No Natal

Quem conta: marceladonatello
Conta mais: a gente sempre encontra o que precisa.

Era madrugada de 23 pra 24 de Dezembro de 2010 e eu chegava em Lille, a cidade em que eu morava na França, depois de uma viagem de volta que tinha durado oito horas a mais do que o esperado. Cansada, sozinha, com apenas alguns trocados em moeda local, um palitinho de bateria no celular e toneladas de neve caindo lá fora.

Os últimos dias tinham saído bem fora do esperado e o atraso da viagem foi a cereja no bolo da frustração. O plano era chegar no fim da tarde, entrar na estação, sacar dinheiro e pegar o metrô pra casa tranquilamente, mas oito horas a mais me jogaram na madrugada e, de repente, chegar em casa se mostrou uma tarefa complicada.

Não tinha metrô, ônibus ou jeito de ir a pé. Também não tinha um amigo pra pedir socorro. Nevava muito e eu e mais uma dúzia de pessoas esperávamos na porta da estação fechada por alguns táxis que pudessem nos levar pra casa. Mas táxi na França é um desafio per se e eu sabia que, sendo feriado, eu não tinha as chances a meu favor.

“Estamos em recesso, Joyeux Noël!”, dizia a secretária eletrônica de uma das companhias que eu liguei. Era a terceira tentativa sem sucesso. Me aproximei de outros dois motoristas – que os locais conseguiram chamar – e perguntei se podiam voltar pra me buscar ou chamar um colega. Um estava encerrando o turno, o outro não tinha rádio-táxi… e lá fui ficando enquanto as pessoas, uma a uma, encontravam o rumo pra suas casas quentinhas.
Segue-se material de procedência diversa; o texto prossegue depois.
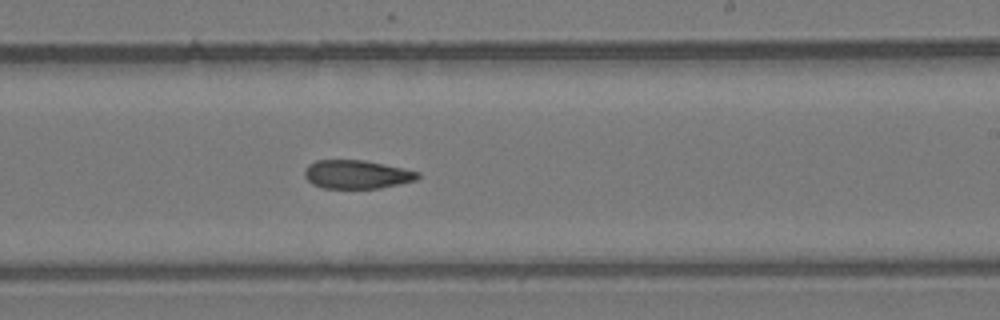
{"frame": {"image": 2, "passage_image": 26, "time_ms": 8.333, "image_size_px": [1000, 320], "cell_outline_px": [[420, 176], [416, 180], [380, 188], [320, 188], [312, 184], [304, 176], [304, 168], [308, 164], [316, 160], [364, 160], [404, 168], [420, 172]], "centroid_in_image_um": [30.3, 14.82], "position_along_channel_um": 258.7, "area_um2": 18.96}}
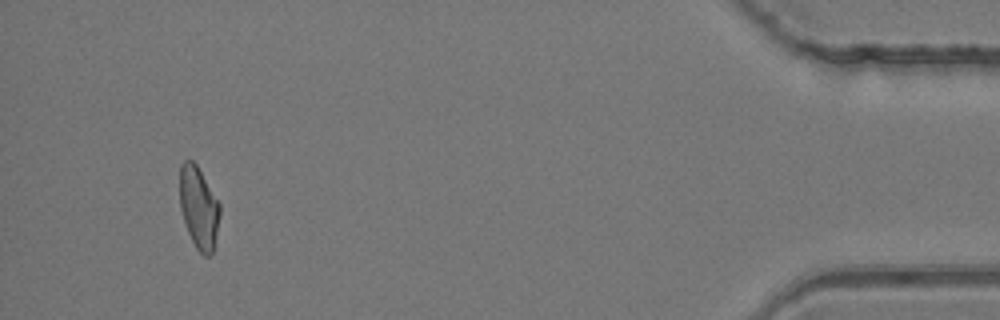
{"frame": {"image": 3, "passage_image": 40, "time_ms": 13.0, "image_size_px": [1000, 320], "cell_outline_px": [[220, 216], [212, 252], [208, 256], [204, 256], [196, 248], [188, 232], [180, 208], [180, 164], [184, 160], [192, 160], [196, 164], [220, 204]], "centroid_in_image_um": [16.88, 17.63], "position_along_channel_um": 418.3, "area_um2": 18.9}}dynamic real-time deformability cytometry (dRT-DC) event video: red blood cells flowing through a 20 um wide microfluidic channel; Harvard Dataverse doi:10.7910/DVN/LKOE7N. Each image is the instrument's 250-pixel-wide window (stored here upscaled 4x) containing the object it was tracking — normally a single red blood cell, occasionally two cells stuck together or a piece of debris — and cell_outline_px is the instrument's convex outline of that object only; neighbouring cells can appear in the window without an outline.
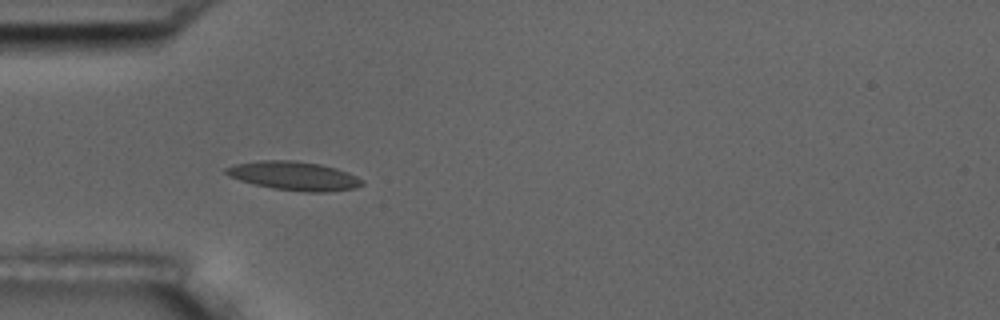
{"species": "common noctule bat (a hibernating species)", "species_latin": "Nyctalus noctula", "temperature_condition": "room temperature", "stored_images_in_passage": 6, "camera_frame_rate_fps": 3000, "um_per_image_px": 0.085, "animal": {"sex": "male", "body_mass_g": 17.5, "forearm_length_mm": 52.3}, "frame": {"image": 1, "passage_image": 5, "time_ms": 1.333, "image_size_px": [1000, 320], "cell_outline_px": [[364, 184], [356, 188], [328, 192], [308, 192], [272, 188], [252, 184], [228, 176], [224, 172], [224, 168], [236, 164], [260, 160], [296, 160], [320, 164], [336, 168], [348, 172], [364, 180]], "centroid_in_image_um": [25.0, 14.95], "position_along_channel_um": 60.0, "area_um2": 23.0}}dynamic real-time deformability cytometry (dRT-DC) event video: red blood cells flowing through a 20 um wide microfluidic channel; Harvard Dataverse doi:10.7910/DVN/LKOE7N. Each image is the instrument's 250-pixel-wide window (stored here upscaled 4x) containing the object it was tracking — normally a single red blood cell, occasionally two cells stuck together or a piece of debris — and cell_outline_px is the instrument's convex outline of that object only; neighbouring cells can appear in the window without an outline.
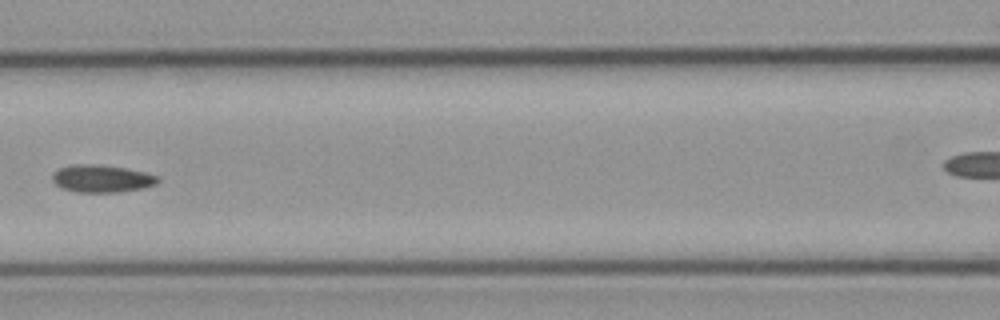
{"species": "common noctule bat (a hibernating species)", "species_latin": "Nyctalus noctula", "temperature_condition": "cold", "stored_images_in_passage": 8, "segment_of_instrument_passage": [1, 2], "camera_frame_rate_fps": 3000, "um_per_image_px": 0.085, "animal": {"sex": "male", "body_mass_g": 23.1, "forearm_length_mm": 52.7}, "frame": {"image": 1, "passage_image": 6, "time_ms": 6.667, "image_size_px": [1000, 320], "cell_outline_px": [[160, 180], [156, 184], [144, 188], [120, 192], [76, 192], [60, 188], [52, 180], [52, 172], [60, 168], [76, 164], [92, 164], [124, 168], [144, 172], [156, 176]], "centroid_in_image_um": [8.62, 15.19], "position_along_channel_um": 158.0, "area_um2": 16.82}}
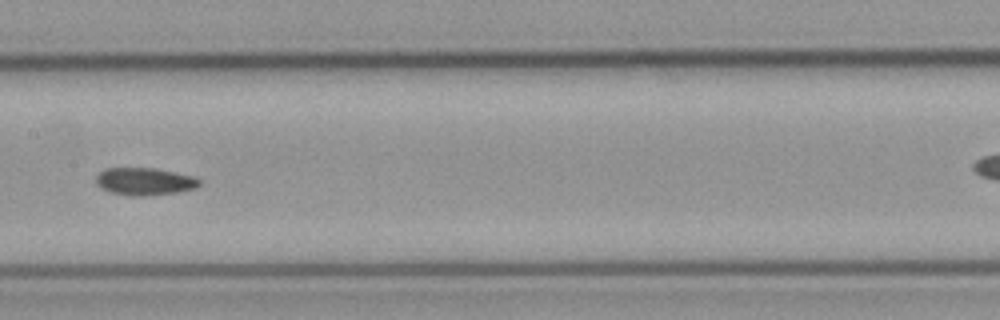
{"frame": {"image": 2, "passage_image": 7, "time_ms": 7.667, "image_size_px": [1000, 320], "cell_outline_px": [[200, 184], [196, 188], [180, 192], [144, 196], [132, 196], [112, 192], [100, 188], [96, 184], [96, 176], [104, 168], [156, 168], [192, 176], [200, 180]], "centroid_in_image_um": [12.28, 15.42], "position_along_channel_um": 195.1, "area_um2": 16.59}}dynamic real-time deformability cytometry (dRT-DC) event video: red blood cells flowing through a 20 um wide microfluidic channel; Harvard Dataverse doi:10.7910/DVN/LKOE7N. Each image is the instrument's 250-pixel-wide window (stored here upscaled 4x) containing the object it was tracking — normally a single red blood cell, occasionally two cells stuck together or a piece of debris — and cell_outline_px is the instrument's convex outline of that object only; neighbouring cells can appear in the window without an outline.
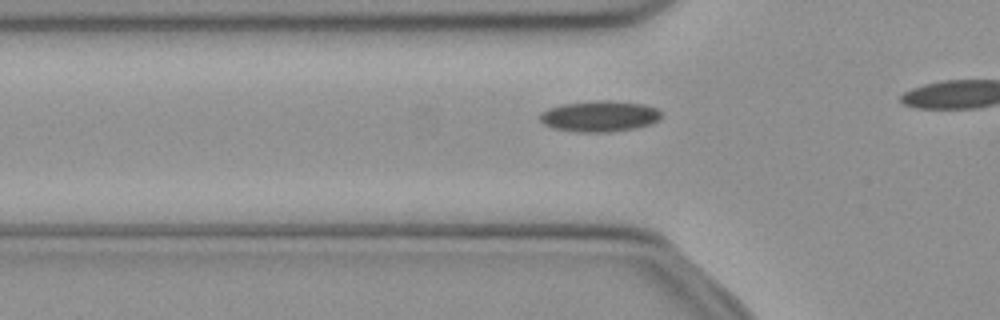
{"species": "common noctule bat (a hibernating species)", "species_latin": "Nyctalus noctula", "temperature_condition": "cold", "stored_images_in_passage": 8, "camera_frame_rate_fps": 3000, "um_per_image_px": 0.085, "animal": {"sex": "female", "body_mass_g": 21.9}, "frame": {"image": 1, "passage_image": 3, "time_ms": 0.667, "image_size_px": [1000, 320], "cell_outline_px": [[660, 116], [656, 120], [648, 124], [632, 128], [608, 132], [580, 132], [552, 128], [544, 124], [540, 120], [540, 112], [548, 108], [560, 104], [596, 100], [612, 100], [644, 104], [656, 108], [660, 112]], "centroid_in_image_um": [50.89, 9.86], "position_along_channel_um": 74.9, "area_um2": 21.79}}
Me desesperei. O que raios eu estava fazendo num país que não era o meu, na véspera de Natal, sozinha? Por que foi que eu achei que seria boa ideia passar uma data dessas sem um abraço amigo? Não deu pra controlar as lágrimas e senti a solidão como poucas vezes tinha sentido. A bateria do celular acabou e comecei a aceitar que não teria jeito de ir embora antes de amanhecer.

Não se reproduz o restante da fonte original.